• Extract provided
════════════════════

PostGISGeometry Constructors

ST_MakePointM

What is ST_MakePointM?

ST_MakePointM is a PostGIS function that constructs a POINT M — a 2D point carrying an M (measure) coordinate but no Z (elevation). It is the correct constructor when you need the measure dimension without the elevation.

SQL
ST_MakePointM(float x, float y, float m)geometry

Like ST_MakePoint, it returns SRID 0; wrap in ST_SetSRID for spatial queries. M values are used by linear referencing functions (ST_LocateAlong, ST_InterpolatePoint, etc.) to represent stationing, time, or any scalar along a route.

When would you use ST_MakePointM?

Use ST_MakePointM when the measure value matters but elevation does not — classic examples are linear-referencing workflows along roads, pipelines, or rivers, where M represents kilometre post, chainage, or flow distance. Vehicle trajectories with a time-as-M channel are another common case.

════════════════════

• Given entries

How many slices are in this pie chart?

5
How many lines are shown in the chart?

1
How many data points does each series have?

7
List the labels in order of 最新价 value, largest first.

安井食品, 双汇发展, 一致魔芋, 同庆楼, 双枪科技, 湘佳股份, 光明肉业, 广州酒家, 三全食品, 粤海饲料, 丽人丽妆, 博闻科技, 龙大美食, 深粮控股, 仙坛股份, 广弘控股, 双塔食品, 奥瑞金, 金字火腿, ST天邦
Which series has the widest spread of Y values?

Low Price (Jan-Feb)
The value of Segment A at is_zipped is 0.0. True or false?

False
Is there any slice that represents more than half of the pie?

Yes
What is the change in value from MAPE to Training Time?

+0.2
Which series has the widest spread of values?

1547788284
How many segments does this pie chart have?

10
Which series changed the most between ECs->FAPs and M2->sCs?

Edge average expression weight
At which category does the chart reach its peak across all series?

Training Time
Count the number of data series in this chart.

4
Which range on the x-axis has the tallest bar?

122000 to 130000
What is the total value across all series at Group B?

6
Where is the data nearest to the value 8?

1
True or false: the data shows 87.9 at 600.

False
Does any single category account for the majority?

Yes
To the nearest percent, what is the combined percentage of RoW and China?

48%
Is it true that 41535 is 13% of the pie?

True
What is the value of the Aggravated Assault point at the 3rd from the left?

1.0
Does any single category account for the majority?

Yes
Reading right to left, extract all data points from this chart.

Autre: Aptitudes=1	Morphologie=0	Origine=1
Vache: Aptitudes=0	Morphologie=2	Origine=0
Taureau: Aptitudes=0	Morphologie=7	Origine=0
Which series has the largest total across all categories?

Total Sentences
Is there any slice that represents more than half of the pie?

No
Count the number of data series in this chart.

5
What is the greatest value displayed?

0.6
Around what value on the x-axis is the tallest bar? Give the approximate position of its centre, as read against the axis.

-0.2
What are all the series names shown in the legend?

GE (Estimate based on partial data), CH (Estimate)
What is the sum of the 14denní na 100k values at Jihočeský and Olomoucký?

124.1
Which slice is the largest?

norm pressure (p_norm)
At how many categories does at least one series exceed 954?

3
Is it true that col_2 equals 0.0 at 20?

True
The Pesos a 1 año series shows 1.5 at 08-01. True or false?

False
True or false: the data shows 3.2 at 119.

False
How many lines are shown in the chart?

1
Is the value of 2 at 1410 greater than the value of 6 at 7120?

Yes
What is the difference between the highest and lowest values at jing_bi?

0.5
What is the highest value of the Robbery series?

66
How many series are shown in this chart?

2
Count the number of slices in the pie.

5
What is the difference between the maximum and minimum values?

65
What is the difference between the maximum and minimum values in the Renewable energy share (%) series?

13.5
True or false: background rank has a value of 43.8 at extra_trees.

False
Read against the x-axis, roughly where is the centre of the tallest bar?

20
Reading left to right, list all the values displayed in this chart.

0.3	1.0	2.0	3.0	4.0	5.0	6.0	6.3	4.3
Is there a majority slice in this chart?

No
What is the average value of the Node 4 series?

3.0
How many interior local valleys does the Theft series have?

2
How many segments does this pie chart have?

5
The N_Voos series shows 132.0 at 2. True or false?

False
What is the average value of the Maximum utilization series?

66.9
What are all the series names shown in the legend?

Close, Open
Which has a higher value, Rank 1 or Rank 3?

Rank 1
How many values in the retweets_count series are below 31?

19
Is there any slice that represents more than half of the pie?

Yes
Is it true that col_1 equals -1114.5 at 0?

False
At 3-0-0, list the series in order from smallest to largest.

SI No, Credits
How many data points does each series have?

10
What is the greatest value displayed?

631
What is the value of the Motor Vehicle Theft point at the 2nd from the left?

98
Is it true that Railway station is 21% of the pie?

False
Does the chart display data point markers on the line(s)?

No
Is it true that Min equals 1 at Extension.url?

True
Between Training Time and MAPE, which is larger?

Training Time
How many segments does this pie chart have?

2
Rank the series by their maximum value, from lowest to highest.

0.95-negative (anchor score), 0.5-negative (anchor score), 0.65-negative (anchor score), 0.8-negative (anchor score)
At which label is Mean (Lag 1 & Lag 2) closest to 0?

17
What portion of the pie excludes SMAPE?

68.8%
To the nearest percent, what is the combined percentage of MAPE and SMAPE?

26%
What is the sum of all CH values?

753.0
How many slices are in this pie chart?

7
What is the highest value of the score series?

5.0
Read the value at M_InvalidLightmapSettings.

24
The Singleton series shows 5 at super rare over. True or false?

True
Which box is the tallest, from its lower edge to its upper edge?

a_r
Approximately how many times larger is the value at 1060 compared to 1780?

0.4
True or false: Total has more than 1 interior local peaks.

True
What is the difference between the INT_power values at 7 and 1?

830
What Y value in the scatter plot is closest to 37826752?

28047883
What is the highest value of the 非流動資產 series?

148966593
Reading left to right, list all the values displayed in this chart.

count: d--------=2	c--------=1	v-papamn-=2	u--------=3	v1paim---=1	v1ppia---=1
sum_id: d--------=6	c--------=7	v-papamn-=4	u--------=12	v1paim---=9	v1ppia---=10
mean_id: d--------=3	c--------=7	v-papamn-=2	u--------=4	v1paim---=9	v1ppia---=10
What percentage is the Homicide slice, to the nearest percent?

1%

════════════════════

• Work order 1
In the ST_MakePointM page, what SRID does the function return?
• Work order 2
Decide whether each statement agrees with the ST_MakePointM page: (a) ST_MakePointM builds a point that includes an elevation coordinate. (b) ST_InterpolatePoint is named as a linear referencing function that uses M values. (c) Vehicle trajectories with time stored as M are given as a use for the function.

• Worked solution 1
It returns SRID 0.

• Worked solution 2
(a) No: "a 2D point carrying an M (measure) coordinate but no Z (elevation)"
(b) Yes: "M values are used by linear referencing functions (ST_LocateAlong, ST_InterpolatePoint, etc.)"
(c) Yes: "Vehicle trajectories with a time-as-M channel are another common case."